The clandestine RQ-180 drone developed for secretive electronic surveillance and strike missions for the US Air Force has been further detailed, though military officials still refuse to confirm the leaked $2bn project. First revealed earlier this month as part of an Air Force project to operate high-altitude remote missions in hostile airspace, the RQ-180 will fly as high as 11 miles up, it's suggested, and be the first in a new breed of super-fast, super-stealth drones slowly becoming public.

Test flights of the RQ-180 for the US Air Force are said to have already begun, with operations pencilled in from 2015. The project is said to have been underway since 2013, and contracted with manufacturers Northrop Grumman as early in 2008.

According to US officials speaking to CNN, the RQ-180 drone is expected to boast flight times of 24 hours, besting existing drones for long-distance surveillance. It will also have an advantage over traditional satellite monitoring, ramping up the frequency of the pass-overs.

Believed to have a wingspan more than double that of the existing X-47B drone, another Northrop Grumman project, the RQ-180 would also dwarf the RQ-170 Sentinel widely used by the Air Force today. Built by Lockheed Martin Corp. and first put into operation back in 2007, the RQ-170 is believed to have a wingspan of at most 90ft wide.

It was notably used for the 2011 raid on Osama bin Laden's compound in Pakistan, which killed the al-Qaida chief.

RQ-180 is only the first of a new line of super-stealth, high-speed hardware the US government is investing in, however. Lockheed Martin Corp. is already working on a new "Son of Blackbird" hypersonic jet, which could potentially travel three times the speed of existing fighters, and be equipped with light weapons for raids.

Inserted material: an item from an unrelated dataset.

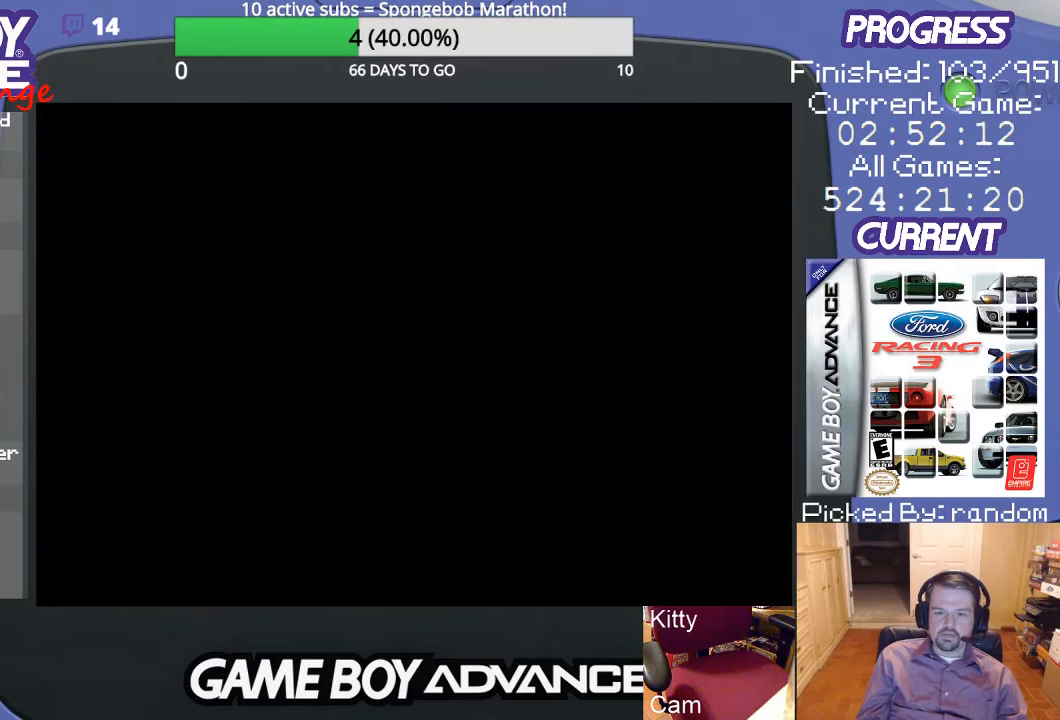
{"buttons": [], "events": []}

The Mach 6 jet, codenamed the SR-72, would be unmanned like the RQ-180 drone, though Lockheed plans to also use the hypersonic technology on missiles as a testbed of sorts. They could be operational by 2018, though the SR-72 itself - if it gets the green-light overall - is unlikely to be ready for some years after that.

Whether that green-light will be given depends in no small part on budgetary considerations. Lockheed has been attempting to use off-the-shelf parts for the design, it's said, in an attempt to minimize expensive custom components, including a combined turbine and scramjet-engine system to drive the craft to hypersonic speed. The Mach 6 top speed was selected as a compromise between performance and the demands for tougher shielding and other materials, too, though Lockheed still declines to say how much it envisages any final jets actually costing.